Star India is expected to earn R700-800 crore revenue from the World Cup this year. Its earnings will be a little more than that of SET India which earns R600-700 crore from the IPL. The deal with the public broadcaster is that of a revenue share. By sharing the feed with DD, Star is unable to command a premium on the ad rates and its revenue could be down by 8-10% because of this.
Do you think Star’s startegy of of offering multiple options to advertisers has paid off?

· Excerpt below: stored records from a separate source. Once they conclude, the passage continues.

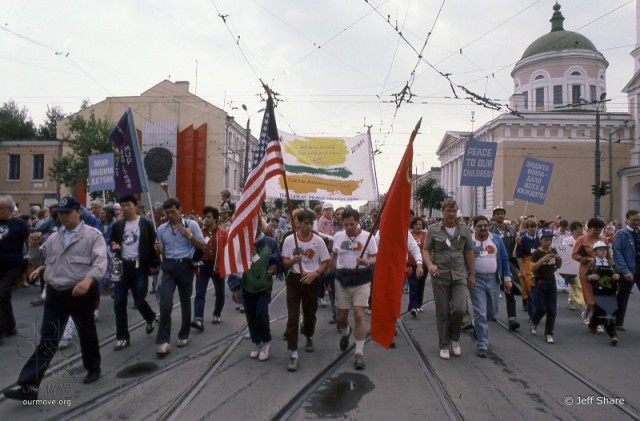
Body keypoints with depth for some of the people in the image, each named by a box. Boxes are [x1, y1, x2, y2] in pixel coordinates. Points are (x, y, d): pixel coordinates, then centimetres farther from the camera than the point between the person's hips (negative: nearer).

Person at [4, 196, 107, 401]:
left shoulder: (93, 235, -7)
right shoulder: (53, 237, 13)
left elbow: (100, 262, -18)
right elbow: (39, 261, 20)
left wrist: (87, 280, -36)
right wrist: (33, 247, 1)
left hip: (81, 293, -4)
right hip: (55, 294, 5)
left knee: (87, 332, 12)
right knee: (47, 338, 4)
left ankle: (93, 368, 32)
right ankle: (29, 385, 6)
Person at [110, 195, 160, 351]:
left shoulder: (146, 224, -3)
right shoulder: (118, 225, 9)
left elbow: (153, 245, -2)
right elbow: (113, 243, 17)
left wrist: (154, 264, -6)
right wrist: (114, 246, -7)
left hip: (140, 267, -4)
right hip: (122, 266, 4)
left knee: (139, 301, -3)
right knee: (119, 303, 2)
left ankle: (151, 318, 31)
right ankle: (122, 337, 14)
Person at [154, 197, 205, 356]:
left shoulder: (191, 225, -1)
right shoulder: (161, 229, 7)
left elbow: (203, 246, 0)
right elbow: (161, 251, 16)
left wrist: (190, 236, -14)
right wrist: (158, 250, -7)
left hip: (185, 266, -1)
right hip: (168, 267, 2)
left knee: (185, 303, 11)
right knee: (165, 304, -10)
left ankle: (183, 335, 28)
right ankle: (163, 341, -5)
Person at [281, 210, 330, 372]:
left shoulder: (318, 240, -4)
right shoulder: (289, 240, -5)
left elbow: (325, 262, 1)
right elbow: (284, 263, -2)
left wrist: (314, 273, -14)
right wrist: (293, 261, -23)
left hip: (312, 280, 1)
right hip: (294, 280, -1)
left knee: (310, 314, 16)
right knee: (292, 317, -6)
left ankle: (309, 338, 46)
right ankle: (293, 354, -1)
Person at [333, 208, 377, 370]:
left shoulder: (367, 236, -7)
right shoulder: (338, 236, 2)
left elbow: (376, 258, -6)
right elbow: (334, 255, 17)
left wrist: (367, 262, -26)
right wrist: (335, 271, 13)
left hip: (361, 280, -3)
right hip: (342, 280, 3)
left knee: (359, 315, -10)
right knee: (340, 317, 11)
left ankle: (359, 352, 4)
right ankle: (345, 332, 47)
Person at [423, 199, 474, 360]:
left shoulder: (464, 230, 5)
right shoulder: (433, 230, -2)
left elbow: (469, 252, 10)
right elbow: (426, 250, 0)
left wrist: (472, 274, 9)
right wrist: (430, 264, -19)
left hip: (459, 276, 1)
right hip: (440, 277, -1)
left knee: (459, 309, -9)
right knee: (442, 312, 6)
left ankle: (454, 338, 20)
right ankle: (444, 345, 22)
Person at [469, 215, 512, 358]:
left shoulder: (496, 240, 4)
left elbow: (504, 259, 7)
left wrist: (507, 278, 2)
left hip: (493, 280, 4)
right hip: (476, 280, -3)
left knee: (492, 312, 14)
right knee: (480, 313, -4)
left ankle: (478, 328, 44)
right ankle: (482, 345, 4)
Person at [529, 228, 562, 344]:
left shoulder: (553, 251, 5)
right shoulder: (536, 253, -11)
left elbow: (558, 266, 16)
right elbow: (532, 268, -19)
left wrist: (559, 260, -6)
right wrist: (543, 259, -30)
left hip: (552, 281, 5)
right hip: (540, 282, -5)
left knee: (552, 309, 3)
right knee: (541, 308, -3)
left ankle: (548, 333, 11)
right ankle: (534, 323, 25)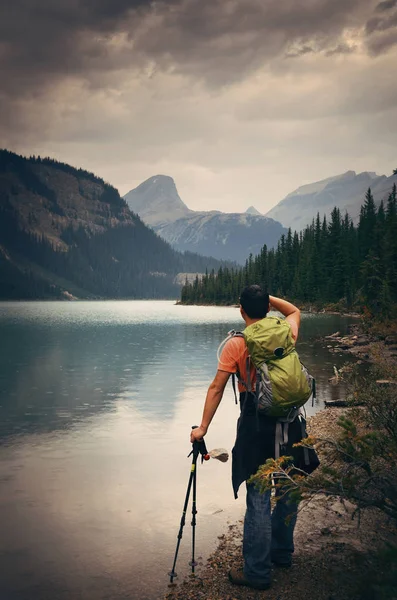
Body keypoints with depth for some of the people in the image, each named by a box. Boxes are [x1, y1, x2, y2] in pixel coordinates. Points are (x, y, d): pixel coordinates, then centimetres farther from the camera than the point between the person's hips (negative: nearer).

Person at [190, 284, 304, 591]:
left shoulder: (236, 344, -10)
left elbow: (216, 388, -8)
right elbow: (295, 311, 24)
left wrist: (203, 427, -1)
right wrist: (267, 297, 14)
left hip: (256, 422, -4)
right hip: (289, 419, 5)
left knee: (258, 499, 1)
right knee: (289, 488, 19)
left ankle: (257, 571, 10)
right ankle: (282, 552, 35)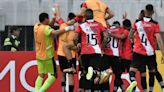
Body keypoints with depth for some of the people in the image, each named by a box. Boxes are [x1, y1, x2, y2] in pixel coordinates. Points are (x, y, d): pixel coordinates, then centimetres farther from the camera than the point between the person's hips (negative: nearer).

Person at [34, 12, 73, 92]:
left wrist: (54, 18, 5)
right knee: (53, 75, 1)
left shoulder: (36, 26, 4)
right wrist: (66, 29, -27)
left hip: (39, 55, 7)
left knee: (41, 75, 14)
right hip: (48, 56, -7)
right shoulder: (45, 28, -19)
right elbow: (55, 33, -34)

With the cost of acquisition of sports content being very high, it is but natural for a broadcaster to utilise it to its maximum potential. Star India has made the right move by introducing several packages, right from bundling the inventory of regional channels to selling the ad spots for highlights separately to selling the India matches as stand-alone properties. For example, the fact that Star is selling the highlights separately on its regional channels has allowed smaller retailers who do not have the money to invest in a live match to advertise on the channel.
Star India has sold the digital rights separately apart from launching a new on-demand service Hotstar. Would you call this a wise move?
Digital definitely plays an important role now. Given the matches are being played in Australia, the timing makes it difficult to watch all the matches. In such a scenario, people tend to go on the web to check the score and watch some of the crucial parts of the match. The digital play will allow Star to reach out to the internet and mobile population of the country.
For instance, Star India’s digital platforms Hotstar and Starsports.com attracted a cumulative viewership of 25 million for the India versus Pakistan match.